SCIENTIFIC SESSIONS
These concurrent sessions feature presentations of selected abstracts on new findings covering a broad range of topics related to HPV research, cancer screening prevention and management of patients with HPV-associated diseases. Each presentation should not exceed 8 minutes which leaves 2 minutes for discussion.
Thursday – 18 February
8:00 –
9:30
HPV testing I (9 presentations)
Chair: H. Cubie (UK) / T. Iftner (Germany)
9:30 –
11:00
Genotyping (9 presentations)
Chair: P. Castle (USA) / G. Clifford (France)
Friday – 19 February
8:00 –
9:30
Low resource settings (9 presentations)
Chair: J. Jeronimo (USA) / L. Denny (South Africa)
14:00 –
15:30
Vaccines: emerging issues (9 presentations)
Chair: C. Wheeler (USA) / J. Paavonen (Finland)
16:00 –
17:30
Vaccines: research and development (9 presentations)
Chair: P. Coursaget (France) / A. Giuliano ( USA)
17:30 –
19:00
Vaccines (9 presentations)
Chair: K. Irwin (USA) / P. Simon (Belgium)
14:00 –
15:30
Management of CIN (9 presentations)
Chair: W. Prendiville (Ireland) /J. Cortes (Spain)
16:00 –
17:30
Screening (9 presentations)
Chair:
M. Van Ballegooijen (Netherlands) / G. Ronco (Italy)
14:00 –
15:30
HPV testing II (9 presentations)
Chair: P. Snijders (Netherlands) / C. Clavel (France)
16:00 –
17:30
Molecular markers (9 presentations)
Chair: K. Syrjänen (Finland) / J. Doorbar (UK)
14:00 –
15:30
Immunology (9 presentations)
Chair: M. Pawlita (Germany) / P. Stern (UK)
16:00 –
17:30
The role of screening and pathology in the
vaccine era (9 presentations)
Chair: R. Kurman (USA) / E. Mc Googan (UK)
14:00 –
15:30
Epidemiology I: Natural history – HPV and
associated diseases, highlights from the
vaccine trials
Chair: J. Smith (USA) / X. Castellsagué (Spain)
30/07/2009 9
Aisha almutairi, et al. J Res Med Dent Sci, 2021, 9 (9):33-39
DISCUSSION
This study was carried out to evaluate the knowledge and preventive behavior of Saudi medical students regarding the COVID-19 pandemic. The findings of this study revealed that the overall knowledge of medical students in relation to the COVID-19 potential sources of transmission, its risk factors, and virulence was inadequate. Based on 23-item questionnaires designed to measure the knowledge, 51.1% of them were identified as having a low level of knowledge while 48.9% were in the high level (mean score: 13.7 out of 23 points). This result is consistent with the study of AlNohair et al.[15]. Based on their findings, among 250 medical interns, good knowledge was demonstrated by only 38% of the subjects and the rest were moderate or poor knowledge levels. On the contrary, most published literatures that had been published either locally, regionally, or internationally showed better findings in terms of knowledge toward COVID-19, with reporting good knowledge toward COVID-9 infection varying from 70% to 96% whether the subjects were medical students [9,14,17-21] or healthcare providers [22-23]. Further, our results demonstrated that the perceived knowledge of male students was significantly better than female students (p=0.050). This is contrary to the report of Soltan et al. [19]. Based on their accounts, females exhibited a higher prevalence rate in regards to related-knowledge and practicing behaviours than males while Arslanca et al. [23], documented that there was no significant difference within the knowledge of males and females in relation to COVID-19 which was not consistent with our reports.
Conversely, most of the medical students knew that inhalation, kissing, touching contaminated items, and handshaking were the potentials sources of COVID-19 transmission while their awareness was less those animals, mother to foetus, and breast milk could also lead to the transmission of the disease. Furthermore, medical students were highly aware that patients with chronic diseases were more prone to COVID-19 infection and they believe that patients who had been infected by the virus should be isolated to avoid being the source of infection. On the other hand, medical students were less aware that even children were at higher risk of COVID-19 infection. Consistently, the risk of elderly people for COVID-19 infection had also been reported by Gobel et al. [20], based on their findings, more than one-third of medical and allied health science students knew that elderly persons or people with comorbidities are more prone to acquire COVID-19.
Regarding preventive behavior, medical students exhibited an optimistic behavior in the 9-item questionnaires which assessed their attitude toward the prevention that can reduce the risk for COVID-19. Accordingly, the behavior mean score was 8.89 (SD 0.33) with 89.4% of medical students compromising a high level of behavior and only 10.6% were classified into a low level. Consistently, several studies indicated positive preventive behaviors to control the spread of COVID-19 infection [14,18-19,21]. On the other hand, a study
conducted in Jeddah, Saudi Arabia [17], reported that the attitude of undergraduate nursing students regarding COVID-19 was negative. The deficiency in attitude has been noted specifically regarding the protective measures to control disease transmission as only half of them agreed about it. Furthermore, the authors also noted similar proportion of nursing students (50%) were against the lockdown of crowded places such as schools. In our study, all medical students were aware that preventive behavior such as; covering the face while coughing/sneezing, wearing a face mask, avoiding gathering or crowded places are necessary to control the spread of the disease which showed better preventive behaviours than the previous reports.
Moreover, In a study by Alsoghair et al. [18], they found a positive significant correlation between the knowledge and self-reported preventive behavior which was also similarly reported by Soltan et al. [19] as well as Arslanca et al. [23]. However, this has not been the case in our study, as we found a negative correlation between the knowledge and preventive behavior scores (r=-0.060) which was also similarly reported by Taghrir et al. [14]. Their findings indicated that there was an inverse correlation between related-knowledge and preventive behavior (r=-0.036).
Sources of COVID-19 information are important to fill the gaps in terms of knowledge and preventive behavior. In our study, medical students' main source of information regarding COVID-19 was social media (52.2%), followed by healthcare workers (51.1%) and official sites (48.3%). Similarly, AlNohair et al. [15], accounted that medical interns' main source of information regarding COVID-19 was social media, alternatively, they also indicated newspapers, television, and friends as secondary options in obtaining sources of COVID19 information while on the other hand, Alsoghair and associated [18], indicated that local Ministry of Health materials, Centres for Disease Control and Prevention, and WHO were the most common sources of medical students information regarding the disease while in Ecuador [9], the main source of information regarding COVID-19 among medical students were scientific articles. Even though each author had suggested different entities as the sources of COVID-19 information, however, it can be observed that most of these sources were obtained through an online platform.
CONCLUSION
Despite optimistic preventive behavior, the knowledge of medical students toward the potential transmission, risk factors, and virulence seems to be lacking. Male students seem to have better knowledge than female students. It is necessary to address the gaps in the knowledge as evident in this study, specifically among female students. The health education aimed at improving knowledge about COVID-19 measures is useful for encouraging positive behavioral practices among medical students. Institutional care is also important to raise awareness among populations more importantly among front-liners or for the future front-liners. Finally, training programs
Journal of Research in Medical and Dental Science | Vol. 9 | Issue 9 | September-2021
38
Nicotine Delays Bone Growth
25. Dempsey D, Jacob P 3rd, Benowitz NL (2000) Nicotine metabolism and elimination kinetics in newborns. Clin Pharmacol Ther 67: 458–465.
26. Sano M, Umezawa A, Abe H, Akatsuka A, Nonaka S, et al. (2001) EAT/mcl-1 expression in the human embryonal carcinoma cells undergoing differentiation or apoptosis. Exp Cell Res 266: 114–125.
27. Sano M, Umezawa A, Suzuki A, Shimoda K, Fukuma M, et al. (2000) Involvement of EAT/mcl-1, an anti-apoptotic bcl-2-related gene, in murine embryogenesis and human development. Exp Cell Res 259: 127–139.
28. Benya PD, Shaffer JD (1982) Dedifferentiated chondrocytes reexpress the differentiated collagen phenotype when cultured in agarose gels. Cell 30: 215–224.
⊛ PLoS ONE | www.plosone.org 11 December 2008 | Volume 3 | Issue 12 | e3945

---

Restate all of the material above exactly as written.

SCIENTIFIC SESSIONS
These concurrent sessions feature presentations of selected abstracts on new findings covering a broad range of topics related to HPV research, cancer screening prevention and management of patients with HPV-associated diseases. Each presentation should not exceed 8 minutes which leaves 2 minutes for discussion.
Thursday – 18 February
8:00 –
9:30
HPV testing I (9 presentations)
Chair: H. Cubie (UK) / T. Iftner (Germany)
9:30 –
11:00
Genotyping (9 presentations)
Chair: P. Castle (USA) / G. Clifford (France)
Friday – 19 February
8:00 –
9:30
Low resource settings (9 presentations)
Chair: J. Jeronimo (USA) / L. Denny (South Africa)
14:00 –
15:30
Vaccines: emerging issues (9 presentations)
Chair: C. Wheeler (USA) / J. Paavonen (Finland)
16:00 –
17:30
Vaccines: research and development (9 presentations)
Chair: P. Coursaget (France) / A. Giuliano ( USA)
17:30 –
19:00
Vaccines (9 presentations)
Chair: K. Irwin (USA) / P. Simon (Belgium)
14:00 –
15:30
Management of CIN (9 presentations)
Chair: W. Prendiville (Ireland) /J. Cortes (Spain)
16:00 –
17:30
Screening (9 presentations)
Chair:
M. Van Ballegooijen (Netherlands) / G. Ronco (Italy)
14:00 –
15:30
HPV testing II (9 presentations)
Chair: P. Snijders (Netherlands) / C. Clavel (France)
16:00 –
17:30
Molecular markers (9 presentations)
Chair: K. Syrjänen (Finland) / J. Doorbar (UK)
14:00 –
15:30
Immunology (9 presentations)
Chair: M. Pawlita (Germany) / P. Stern (UK)
16:00 –
17:30
The role of screening and pathology in the
vaccine era (9 presentations)
Chair: R. Kurman (USA) / E. Mc Googan (UK)
14:00 –
15:30
Epidemiology I: Natural history – HPV and
associated diseases, highlights from the
vaccine trials
Chair: J. Smith (USA) / X. Castellsagué (Spain)
30/07/2009 9
Aisha almutairi, et al. J Res Med Dent Sci, 2021, 9 (9):33-39
DISCUSSION
This study was carried out to evaluate the knowledge and preventive behavior of Saudi medical students regarding the COVID-19 pandemic. The findings of this study revealed that the overall knowledge of medical students in relation to the COVID-19 potential sources of transmission, its risk factors, and virulence was inadequate. Based on 23-item questionnaires designed to measure the knowledge, 51.1% of them were identified as having a low level of knowledge while 48.9% were in the high level (mean score: 13.7 out of 23 points). This result is consistent with the study of AlNohair et al.[15]. Based on their findings, among 250 medical interns, good knowledge was demonstrated by only 38% of the subjects and the rest were moderate or poor knowledge levels. On the contrary, most published literatures that had been published either locally, regionally, or internationally showed better findings in terms of knowledge toward COVID-19, with reporting good knowledge toward COVID-9 infection varying from 70% to 96% whether the subjects were medical students [9,14,17-21] or healthcare providers [22-23]. Further, our results demonstrated that the perceived knowledge of male students was significantly better than female students (p=0.050). This is contrary to the report of Soltan et al. [19]. Based on their accounts, females exhibited a higher prevalence rate in regards to related-knowledge and practicing behaviours than males while Arslanca et al. [23], documented that there was no significant difference within the knowledge of males and females in relation to COVID-19 which was not consistent with our reports.
Conversely, most of the medical students knew that inhalation, kissing, touching contaminated items, and handshaking were the potentials sources of COVID-19 transmission while their awareness was less those animals, mother to foetus, and breast milk could also lead to the transmission of the disease. Furthermore, medical students were highly aware that patients with chronic diseases were more prone to COVID-19 infection and they believe that patients who had been infected by the virus should be isolated to avoid being the source of infection. On the other hand, medical students were less aware that even children were at higher risk of COVID-19 infection. Consistently, the risk of elderly people for COVID-19 infection had also been reported by Gobel et al. [20], based on their findings, more than one-third of medical and allied health science students knew that elderly persons or people with comorbidities are more prone to acquire COVID-19.
Regarding preventive behavior, medical students exhibited an optimistic behavior in the 9-item questionnaires which assessed their attitude toward the prevention that can reduce the risk for COVID-19. Accordingly, the behavior mean score was 8.89 (SD 0.33) with 89.4% of medical students compromising a high level of behavior and only 10.6% were classified into a low level. Consistently, several studies indicated positive preventive behaviors to control the spread of COVID-19 infection [14,18-19,21]. On the other hand, a study
conducted in Jeddah, Saudi Arabia [17], reported that the attitude of undergraduate nursing students regarding COVID-19 was negative. The deficiency in attitude has been noted specifically regarding the protective measures to control disease transmission as only half of them agreed about it. Furthermore, the authors also noted similar proportion of nursing students (50%) were against the lockdown of crowded places such as schools. In our study, all medical students were aware that preventive behavior such as; covering the face while coughing/sneezing, wearing a face mask, avoiding gathering or crowded places are necessary to control the spread of the disease which showed better preventive behaviours than the previous reports.
Moreover, In a study by Alsoghair et al. [18], they found a positive significant correlation between the knowledge and self-reported preventive behavior which was also similarly reported by Soltan et al. [19] as well as Arslanca et al. [23]. However, this has not been the case in our study, as we found a negative correlation between the knowledge and preventive behavior scores (r=-0.060) which was also similarly reported by Taghrir et al. [14]. Their findings indicated that there was an inverse correlation between related-knowledge and preventive behavior (r=-0.036).
Sources of COVID-19 information are important to fill the gaps in terms of knowledge and preventive behavior. In our study, medical students' main source of information regarding COVID-19 was social media (52.2%), followed by healthcare workers (51.1%) and official sites (48.3%). Similarly, AlNohair et al. [15], accounted that medical interns' main source of information regarding COVID-19 was social media, alternatively, they also indicated newspapers, television, and friends as secondary options in obtaining sources of COVID19 information while on the other hand, Alsoghair and associated [18], indicated that local Ministry of Health materials, Centres for Disease Control and Prevention, and WHO were the most common sources of medical students information regarding the disease while in Ecuador [9], the main source of information regarding COVID-19 among medical students were scientific articles. Even though each author had suggested different entities as the sources of COVID-19 information, however, it can be observed that most of these sources were obtained through an online platform.
CONCLUSION
Despite optimistic preventive behavior, the knowledge of medical students toward the potential transmission, risk factors, and virulence seems to be lacking. Male students seem to have better knowledge than female students. It is necessary to address the gaps in the knowledge as evident in this study, specifically among female students. The health education aimed at improving knowledge about COVID-19 measures is useful for encouraging positive behavioral practices among medical students. Institutional care is also important to raise awareness among populations more importantly among front-liners or for the future front-liners. Finally, training programs
Journal of Research in Medical and Dental Science | Vol. 9 | Issue 9 | September-2021
38
Nicotine Delays Bone Growth
25. Dempsey D, Jacob P 3rd, Benowitz NL (2000) Nicotine metabolism and elimination kinetics in newborns. Clin Pharmacol Ther 67: 458–465.
26. Sano M, Umezawa A, Abe H, Akatsuka A, Nonaka S, et al. (2001) EAT/mcl-1 expression in the human embryonal carcinoma cells undergoing differentiation or apoptosis. Exp Cell Res 266: 114–125.
27. Sano M, Umezawa A, Suzuki A, Shimoda K, Fukuma M, et al. (2000) Involvement of EAT/mcl-1, an anti-apoptotic bcl-2-related gene, in murine embryogenesis and human development. Exp Cell Res 259: 127–139.
28. Benya PD, Shaffer JD (1982) Dedifferentiated chondrocytes reexpress the differentiated collagen phenotype when cultured in agarose gels. Cell 30: 215–224.
⊛ PLoS ONE | www.plosone.org 11 December 2008 | Volume 3 | Issue 12 | e3945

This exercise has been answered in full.